TAMPA — Former Hillsborough County Elections Supervisor Buddy Johnson illegally overspent his budget, pouring hundreds of thousands of tax dollars into a "voter education" campaign that placed his name and image in front of the public during his 2008 re-election effort.
He used a cozy relationship to obtain a loan from a bank run by his campaign treasurer to purchase property from Cecil and Nita Bass, an elderly couple who say Johnson defrauded them.
But the federal government, which investigated both matters, says Johnson committed no federal crime, according to a statement released by the FBI.
"We have completed our review and closed our case," FBI spokesman David Couvertier said.
Johnson could not be reached for comment Thursday.
The co-founder of Buddy Freddy's restaurants and a three-term Florida legislator from Plant City, Johnson was appointed Hillsborough elections chief by Gov. Jeb Bush in 2003 after Pam Iorio decided to run for Tampa mayor. Facing a political newcomer in 2004, Johnson handily won a new term in office.
But the next four years were tumultuous. Top staffers departed. Johnson paid hush money to an ousted office spokesman. He botched the counting of a group's petitions, erasing a county mayor initiative. He forgot to notify voters after switching a pair of polling places.
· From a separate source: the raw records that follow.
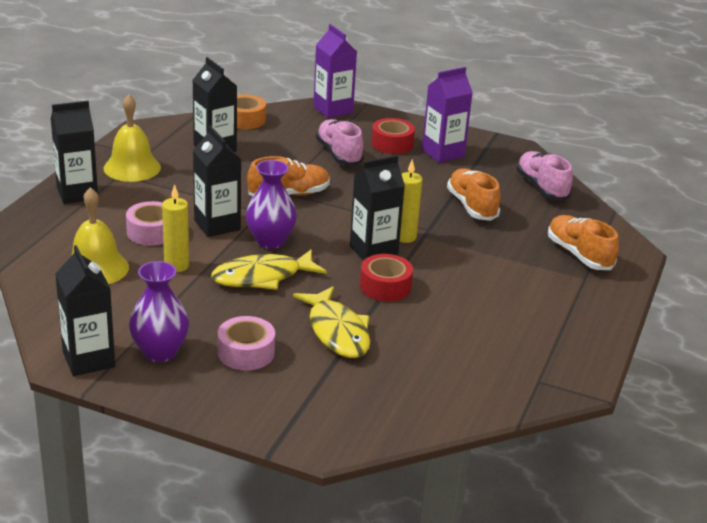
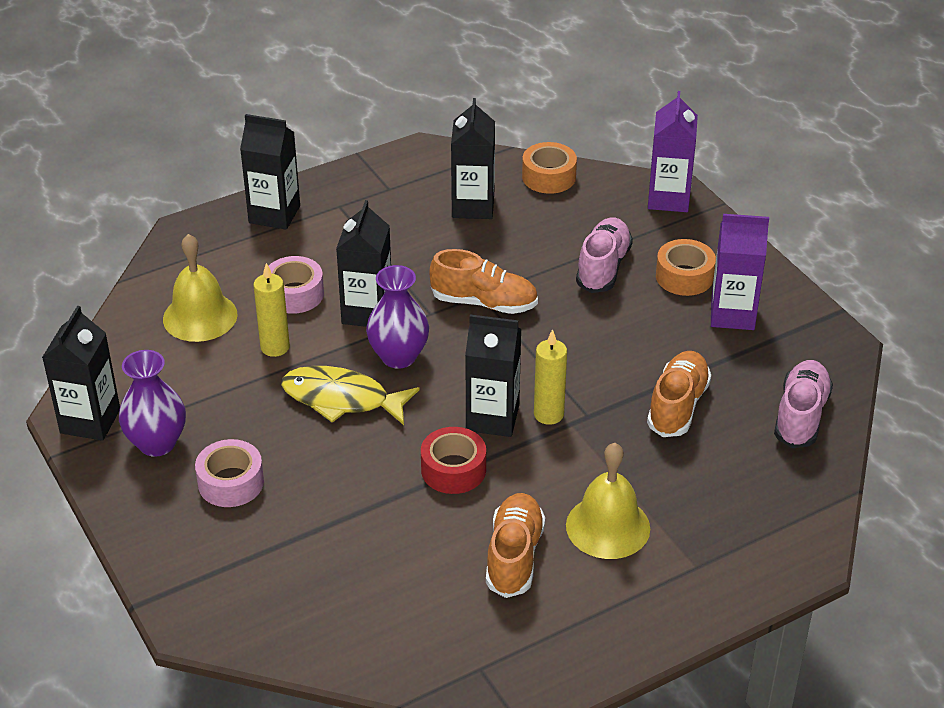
camera: 40 degrees right, 10 degrees up
(132, 168) = (360, 201): yellow bell -> yellow bell (608, 526)
(337, 332) = (342, 501): yellow fish -> none
(392, 144) = (684, 276): red tape -> orange tape
(579, 255) = (729, 532): orange shoe -> orange shoe (514, 556)

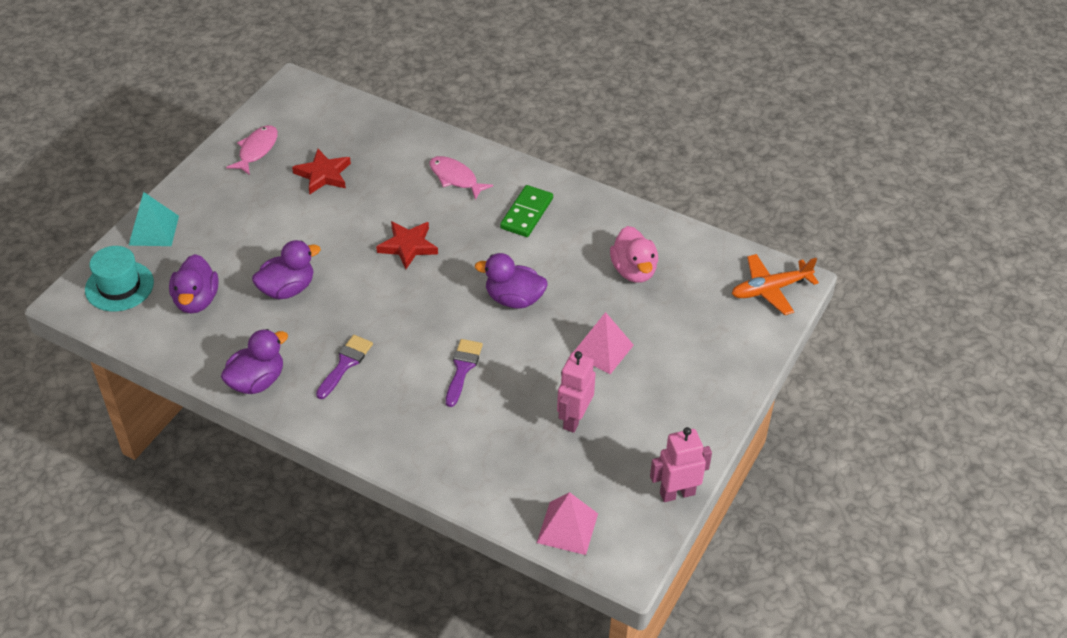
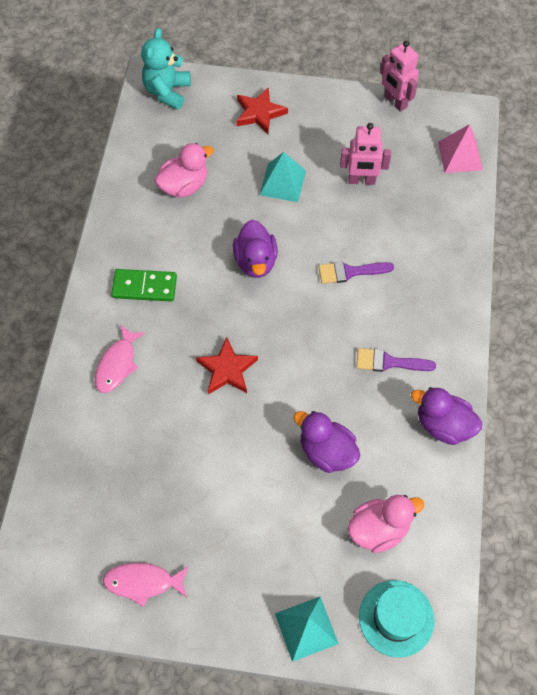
camera: 110 degrees left, 15 degrees up
(196, 300) = (378, 529): purple duck -> pink duck
(323, 174) = (157, 492): red star -> red star (259, 113)
(602, 349) = (282, 182): pink pyramid -> turquoise pyramid
(770, 289) = (167, 91): orange plane -> turquoise teddy bear

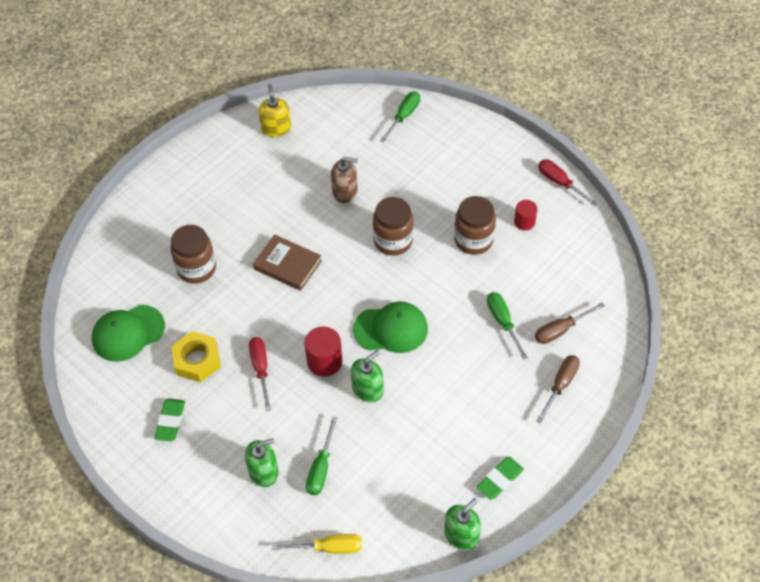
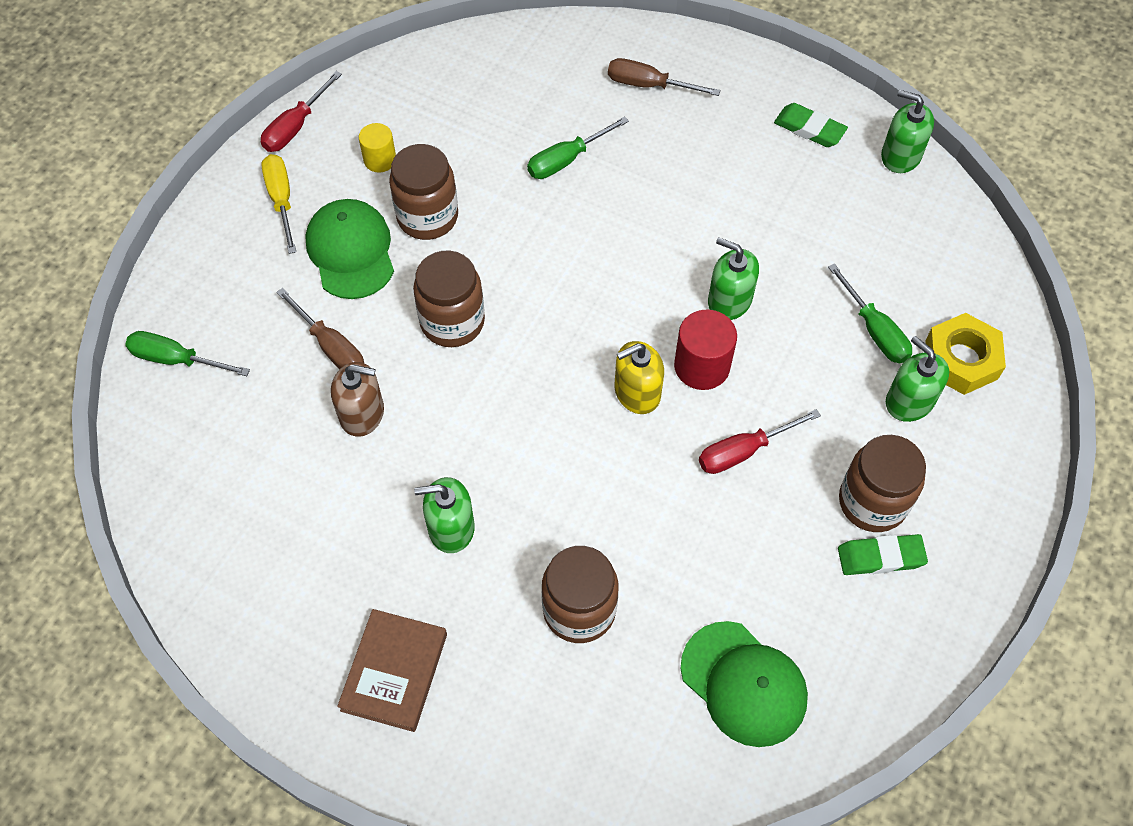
camera: 105 degrees left, 5 degrees up
(197, 360) = (759, 551): yellow nut -> yellow nut (961, 360)
(205, 428) = (872, 502): none -> brown jar
(263, 221) = (451, 528): none -> green soap dispenser
(276, 128) = (227, 565): yellow soap dispenser -> yellow soap dispenser (637, 392)
(287, 265) = (536, 464): brown book -> brown book (394, 672)
(321, 468) = (874, 330): green screwdriver -> green screwdriver turned 60 degrees clockwise
(329, 548) = (983, 294): yellow screwdriver -> yellow screwdriver (281, 200)
(345, 191) = (362, 413): brown soap dispenser -> brown soap dispenser turned 105 degrees clockwise
(391, 329) = (618, 292): green cap -> green cap (351, 251)
(524, 222) = (380, 160): red cylinder -> yellow cylinder
(560, 330) = (561, 95): brown screwdriver -> brown screwdriver (331, 346)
Meanwhile, Johnson was racking up personal debt. He used two loans to buy a luxury condo in Sarasota, and two more to buy a 20-acre tract from the Basses. He fell behind in the payment of his property taxes. To ease his tax load, he rented cattle to qualify for a lucrative "greenbelt" tax exemption on his new property in Thonotosassa.
For four years, the media spotlight on Johnson was glaring.
Then, in 2008, as he prepared to seek re-election, a seasoned opponent appeared: Phyllis Busansky, a former Hillsborough commissioner who had served in county and state executive positions. To counter the challenge, Johnson launched a massive "voter education" campaign.
The elections supervisor spent $1.3 million, much of it from federal grants, for media advertising. His office also shelled out $23,000 for 100,000 pens, $540 for lapel pins, $10,000 for church fans and $6,000 for coloring books. Just about everything Johnson bought had his name, picture or recorded voice on it.
An examination of the expenses by the St. Petersburg Times also found Johnson used voter education money to hire consultants who later paid cash to workers to stump for him.
Johnson lost anyway.
When Busansky took over in January 2009, she found financial records in disarray, equipment that had never been inventoried and hundreds of ballots never counted from the general election two months earlier.
Then, in February 2009, auditors from Ernst & Young issued a blistering report saying that Johnson had illegally overspent his office budget by $942,022 and failed to pay a $2.1 million voting machine invoice even though the County Commission had allocated funds for it.
The FBI stepped in.
Agents used a subpoena to seize documents related to the audit. The FBI also obtained records of Shifino Lee Advertising & Branding, which had billed the office $643,016 for Johnson's voter education campaign.
Later, the FBI began interviewing people connected with the Bass land purchase. The FBI took an interest in the transaction after learning that Johnson, in order to make the $800,000 purchase, had used a $520,000 loan from the couple and a $400,000 loan from Sunshine State Savings in Plant City, where the president, J. Floyd Hall, was Johnson's appointed re-election campaign treasurer.
After Johnson fell behind on payments on the loan from the Basses, the couple sued, saying he had secretly changed the terms of the sales contract, enabling him to walk away from the closing with the deed and $158,177 in cash.
Facing the fraud suit from the Basses and a foreclosure on the loan from Sunshine State Savings, Johnson decided to abandon any claim he had in the 20-acre Thonotosassa property. He deeded it to Sunshine State, which sold it and reached a confidential settlement with the Basses.
While Johnson and the bank have been dismissed as defendants, a title company and Johnson's land company, Fort Bully East, remain. The suit is pending.
On Thursday, Couvertier, the FBI spokesman, said he was unaware of any other agency investigating the matters.